Do not add to the word that I command you…See, I have taught you decrees and ordinances as Hashem my G-d has commanded me …to do so in the midst of the Land…Only safeguard for yourself, and greatly safeguard for your soul, lest you forget the things that your eyes have beheld…and make them known to your children and your children’s children the day that you stood before Hashem your G-d at Chorev.[2]
It wasn’t modern skeptics who first spotted the problem. Our rishonim already did battle over the issue. If the Torah warns us – in multiple places, at that, not to add to the Torah, how do we find ourselves laden with so many restrictions legislated by the rabbis? Have they not added to the Torah?
Rambam[3]offers one of the approaches. He writes that it is forbidden for the beis din to rule that the prohibition of cooking meat and milk together extends to fowl. If they do, they violate the prohibition of adding on to the Torah. Instead they should rule that when the Torah speaks of cooking a “kid” it does not mean fowl. Nonetheless, they are prohibiting it as a fence around the Law, and they should publicize this thinking to the people. (As you might expect, the Raavad disagrees about the definition of “adding on.”)
Read our parshah carefully, and you will discover a major assist to the Rambam’s case.
Our selection of pesukim begins with an admonition against adding on to the Torah. Strangely, it seems to end with the opposite. “Safeguard for yourself, and greatly safeguard for your soul.” While safeguarding may mean nothing more than meticulously observing all rules that apply, when the Torah specifies “greatly safeguard” it must mean something more than the usual. The reasonable candidate is a proactive safeguarding, some affirmative action taken beyond just refraining from transgression. Such affirmative action is what we call gezeros, rabbinically-ordained fences around the Law. If this is correct, then the parshah begins by instructing people not to add to the Torah, and then ends with an instruction to do just that!
Fortunately, the intervening verses – when read keeping the Rambam in mind – clear up the apparent contradiction. “See, I have taught you decrees and ordinances… as Hashem my G-d has commanded me.” Here Moshe posits the first step. Before considering any rabbinic safeguards, he must first make clear with the basic Torah law is. Only after that are we bidden to create safeguards as needs, provided that we “make them known to your children and your children’s children.” In other words, we must publicize that the fences are just that – rabbinic laws made to safeguard the Torah law – and nothing more.

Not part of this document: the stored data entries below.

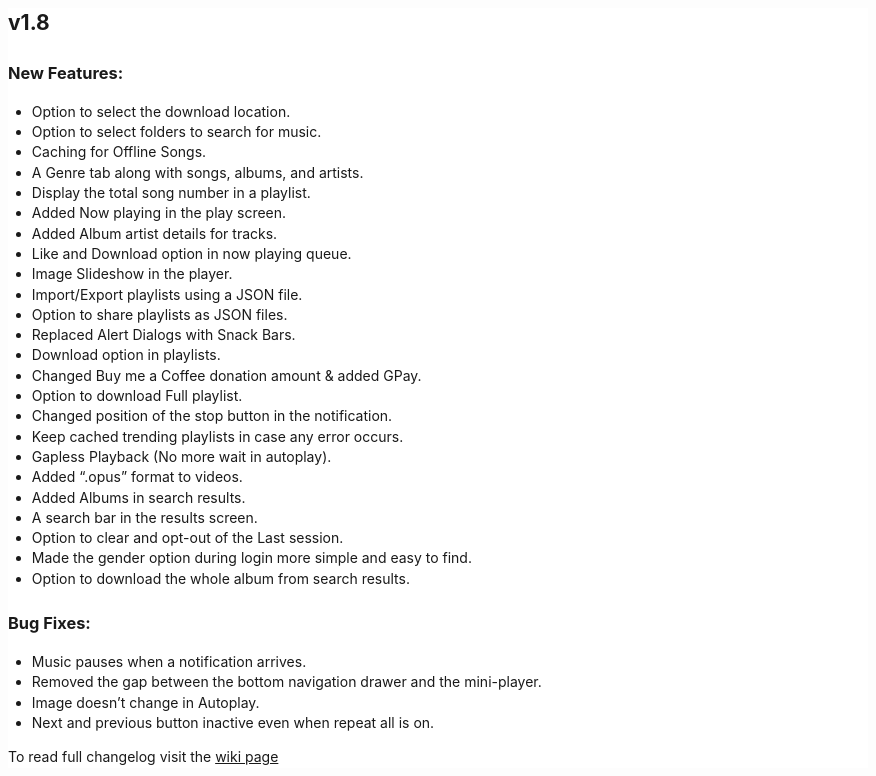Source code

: ## v1.8

### New Features:

* Option to select the download location.
* Option to select folders to search for music.
* Caching for Offline Songs.
* A Genre tab along with songs, albums, and artists.
* Display the total song number in a playlist.
* Added Now playing in the play screen.
* Added Album artist details for tracks.
* Like and Download option in now playing queue.
* Image Slideshow in the player.
* Import/Export playlists using a JSON file.
* Option to share playlists as JSON files.
* Replaced Alert Dialogs with Snack Bars.
* Download option in playlists.
* Changed Buy me a Coffee donation amount & added GPay.
* Option to download Full playlist.
* Changed position of the stop button in the notification.
* Keep cached trending playlists in case any error occurs.
* Gapless Playback (No more wait in autoplay).
* Added “.opus” format to videos.
* Added Albums in search results.
* A search bar in the results screen.
* Option to clear and opt-out of the Last session.
* Made the gender option during login more simple and easy to find.
* Option to download the whole album from search results.

### Bug Fixes:

* Music pauses when a notification arrives.
* Removed the gap between the bottom navigation drawer and the mini-player.
* Image doesn’t change in Autoplay.
* Next and previous button inactive even when repeat all is on.

To read full changelog visit the [wiki page](https://github.com/Sangwan5688/BlackHole/wiki/Changelog)
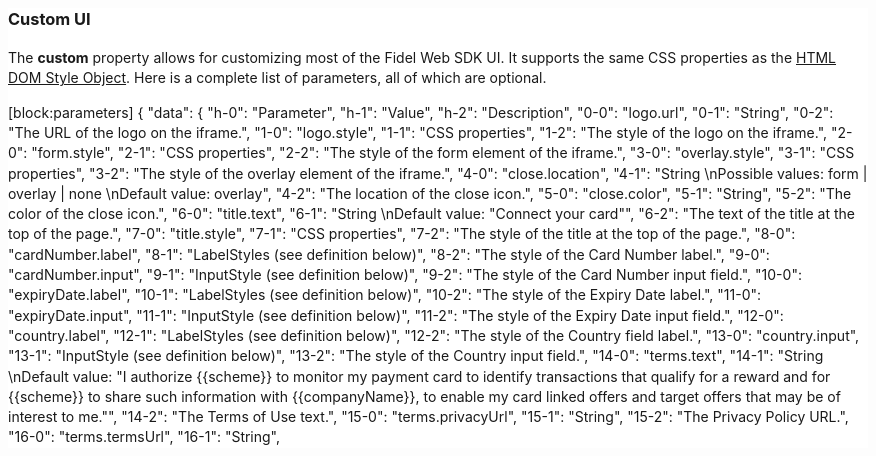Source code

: ### Custom UI

The **custom** property allows for customizing most of the Fidel Web SDK UI. It supports the same CSS properties as the [HTML DOM Style Object](https://www.w3schools.com/jsref/dom_obj_style.asp). Here is a complete list of parameters, all of which are optional.

[block:parameters]
{
  "data": {
    "h-0": "Parameter",
    "h-1": "Value",
    "h-2": "Description",
    "0-0": "logo.url",
    "0-1": "String",
    "0-2": "The URL of the logo on the iframe.",
    "1-0": "logo.style",
    "1-1": "CSS properties",
    "1-2": "The style of the logo on the iframe.",
    "2-0": "form.style",
    "2-1": "CSS properties",
    "2-2": "The style of the form element of the iframe.",
    "3-0": "overlay.style",
    "3-1": "CSS properties",
    "3-2": "The style of the overlay element of the iframe.",
    "4-0": "close.location",
    "4-1": "String  \nPossible values: form | overlay | none  \nDefault value: overlay",
    "4-2": "The location of the close icon.",
    "5-0": "close.color",
    "5-1": "String",
    "5-2": "The color of the close icon.",
    "6-0": "title.text",
    "6-1": "String  \nDefault value: \"Connect your card\"",
    "6-2": "The text of the title at the top of the page.",
    "7-0": "title.style",
    "7-1": "CSS properties",
    "7-2": "The style of the title at the top of the page.",
    "8-0": "cardNumber.label",
    "8-1": "LabelStyles (see definition below)",
    "8-2": "The style of the Card Number label.",
    "9-0": "cardNumber.input",
    "9-1": "InputStyle (see definition below)",
    "9-2": "The style of the Card Number input field.",
    "10-0": "expiryDate.label",
    "10-1": "LabelStyles (see definition below)",
    "10-2": "The style of the Expiry Date label.",
    "11-0": "expiryDate.input",
    "11-1": "InputStyle (see definition below)",
    "11-2": "The style of the Expiry Date input field.",
    "12-0": "country.label",
    "12-1": "LabelStyles (see definition below)",
    "12-2": "The style of the Country field label.",
    "13-0": "country.input",
    "13-1": "InputStyle (see definition below)",
    "13-2": "The style of the Country input field.",
    "14-0": "terms.text",
    "14-1": "String  \nDefault value: \"I authorize {{scheme}} to monitor my payment card to identify transactions that qualify for a reward and for {{scheme}} to share such information with {{companyName}}, to enable my card linked offers and target offers that may be of interest to me.\"",
    "14-2": "The Terms of Use text.",
    "15-0": "terms.privacyUrl",
    "15-1": "String",
    "15-2": "The Privacy Policy URL.",
    "16-0": "terms.termsUrl",
    "16-1": "String",
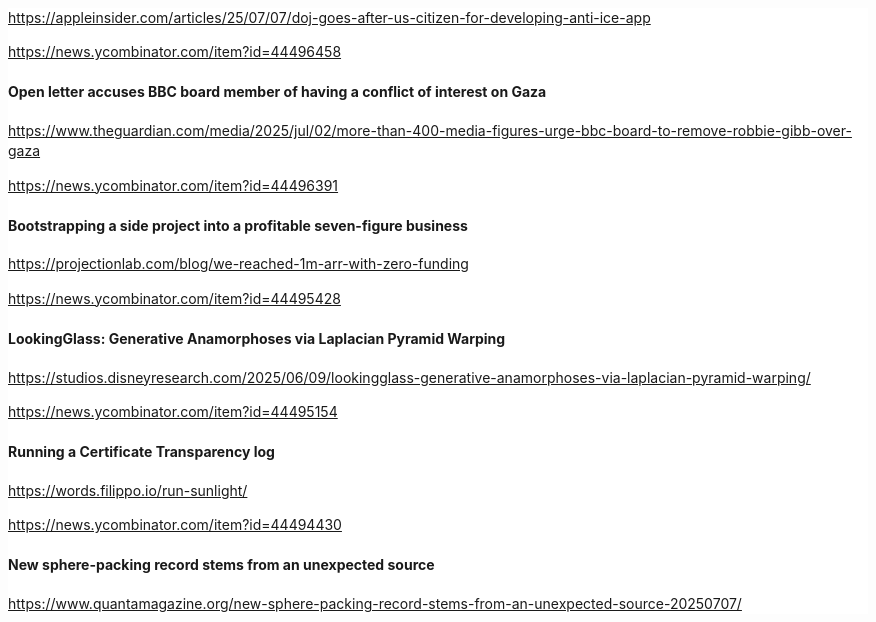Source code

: <span style="color: blue!80!green"><https://appleinsider.com/articles/25/07/07/doj-goes-after-us-citizen-for-developing-anti-ice-app></span>

<span style="color: black!50"><https://news.ycombinator.com/item?id=44496458></span>

</div>

<div class="minipage">

#### Open letter accuses BBC board member of having a conflict of interest on Gaza

<span style="color: blue!80!green"><https://www.theguardian.com/media/2025/jul/02/more-than-400-media-figures-urge-bbc-board-to-remove-robbie-gibb-over-gaza></span>

<span style="color: black!50"><https://news.ycombinator.com/item?id=44496391></span>

</div>

<div class="minipage">

#### Bootstrapping a side project into a profitable seven-figure business

<span style="color: blue!80!green"><https://projectionlab.com/blog/we-reached-1m-arr-with-zero-funding></span>

<span style="color: black!50"><https://news.ycombinator.com/item?id=44495428></span>

</div>

<div class="minipage">

#### LookingGlass: Generative Anamorphoses via Laplacian Pyramid Warping

<span style="color: blue!80!green"><https://studios.disneyresearch.com/2025/06/09/lookingglass-generative-anamorphoses-via-laplacian-pyramid-warping/></span>

<span style="color: black!50"><https://news.ycombinator.com/item?id=44495154></span>

</div>

<div class="minipage">

#### Running a Certificate Transparency log

<span style="color: blue!80!green"><https://words.filippo.io/run-sunlight/></span>

<span style="color: black!50"><https://news.ycombinator.com/item?id=44494430></span>

</div>

<div class="minipage">

#### New sphere-packing record stems from an unexpected source

<span style="color: blue!80!green"><https://www.quantamagazine.org/new-sphere-packing-record-stems-from-an-unexpected-source-20250707/></span>
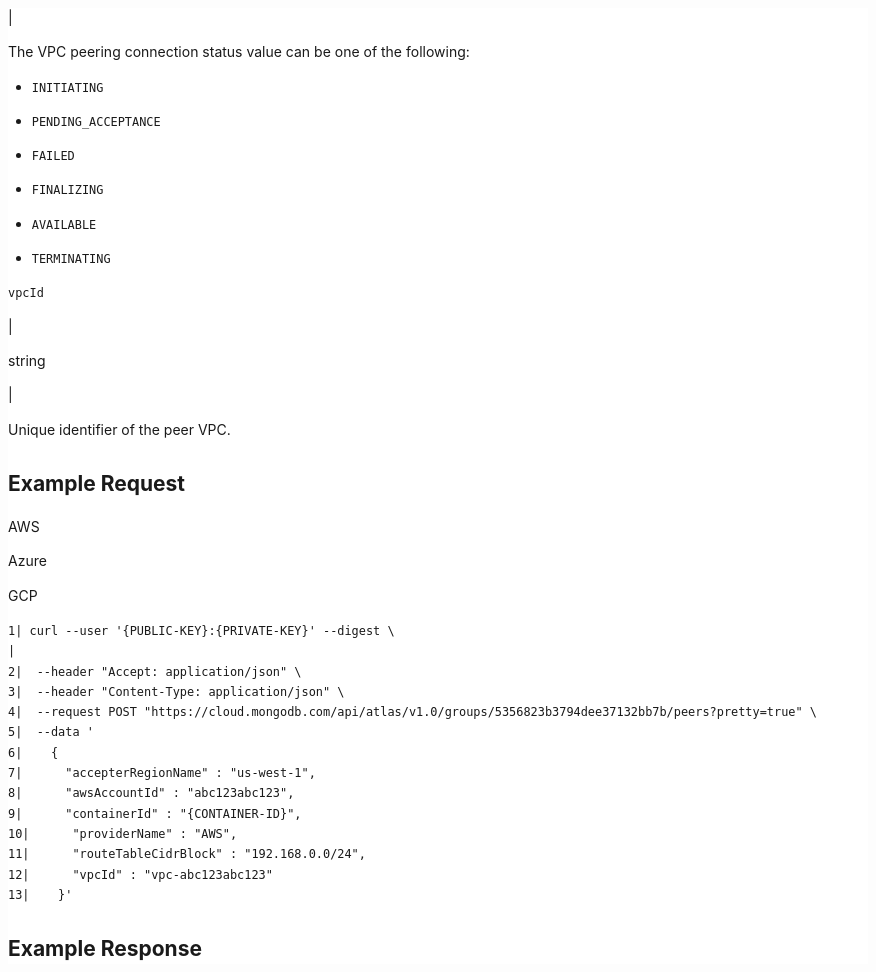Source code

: |

The VPC peering connection status value can be one of the following:

  * `INITIATING`

  * `PENDING_ACCEPTANCE`

  * `FAILED`

  * `FINALIZING`

  * `AVAILABLE`

  * `TERMINATING`

  
  
`vpcId`

|

string

|

Unique identifier of the peer VPC.  
  
## Example Request

AWS

Azure

GCP

    
    
    1| curl --user '{PUBLIC-KEY}:{PRIVATE-KEY}' --digest \  
    |  
    2|  --header "Accept: application/json" \  
    3|  --header "Content-Type: application/json" \  
    4|  --request POST "https://cloud.mongodb.com/api/atlas/v1.0/groups/5356823b3794dee37132bb7b/peers?pretty=true" \  
    5|  --data '  
    6|    {  
    7|      "accepterRegionName" : "us-west-1",  
    8|      "awsAccountId" : "abc123abc123",  
    9|      "containerId" : "{CONTAINER-ID}",  
    10|      "providerName" : "AWS",  
    11|      "routeTableCidrBlock" : "192.168.0.0/24",  
    12|      "vpcId" : "vpc-abc123abc123"  
    13|    }'  
  
## Example Response
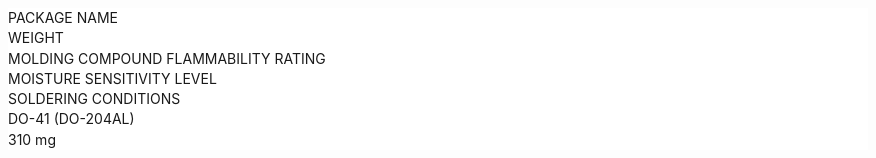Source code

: </div>
</div>
</td>
</tr>
<tr>
<td>
<div class="layoutArea">
<div class="column">
PACKAGE NAME

</div>
</div>
</td>
<td>
<div class="layoutArea">
<div class="column">
WEIGHT

</div>
</div>
</td>
<td>
<div class="layoutArea">
<div class="column">
MOLDING COMPOUND FLAMMABILITY RATING

</div>
</div>
</td>
<td>
<div class="layoutArea">
<div class="column">
MOISTURE SENSITIVITY LEVEL

</div>
</div>
</td>
<td>
<div class="layoutArea">
<div class="column">
SOLDERING CONDITIONS

</div>
</div>
</td>
</tr>
<tr>
<td>
<div class="layoutArea">
<div class="column">
DO-41 (DO-204AL)

</div>
</div>
</td>
<td>
<div class="layoutArea">
<div class="column">
310 mg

Chazal offer various meshalim for the purpose of rabbinic fences. They compare them to “handles” that are added to a “basket without handles.”[4] Elsewhere[5] they add a second mashal: to an orchard that must be guarded from outside, rather than just inside, to be effective. Neither one alone fully conveys the scope of the fences, because they service two different needs.
Some fences serve the immediate need of keeping people away from transgression. They are aimed at the present. Others, however, look to a future in which observance is compromised, and attempt to prevent even further erosion of practice. They attempt to hold a beachhead in which at least the most important practices are observed.
The basket functions adequately in its place. Handles are needed only when moving it from place to place. This mashal works well for the innovations of Shlomo, which were not ordinary fences, but affirmative obligations. The mashal suggests that they were needed not so much for the generation in which they were promulgated, but for the future – in moving from one “place” in time to another.
The orchard mashal deals with immediate protection. When the guardians look from within, they can only see what is in front of them. Guarding from the right position outside can protect everything within a perimeter. It is introduced in a gemara that deals with second-degree prohibited relations. They were legislated to ensure that people would not cross over the boundary to the first-degree prohibitions – the Torah’s list of forbidden incestuous relations.
Both of these meshalim are hinted at in our pesukim. We are cautioned “lest you forget the things that your eyes have beheld.” We are to be like the watchman standing at a good vantage point outside the orchard, whose eyes can behold the entirety of his charge. By creating the proper gezeros, we will not forget our duties to what is inside.
We are also told, however, to consider the future. “Make them known to your children and your children’s children.” We must legislate as well with an eye on preserving a legacy for future, less certain times. We must prepare for the eventuality that there will be some weakening of observance in the future. We should try to ensure that even if that happens, the core element of what we received when we “stood before Hashem…at Chorev” will be transmitted to coming generations.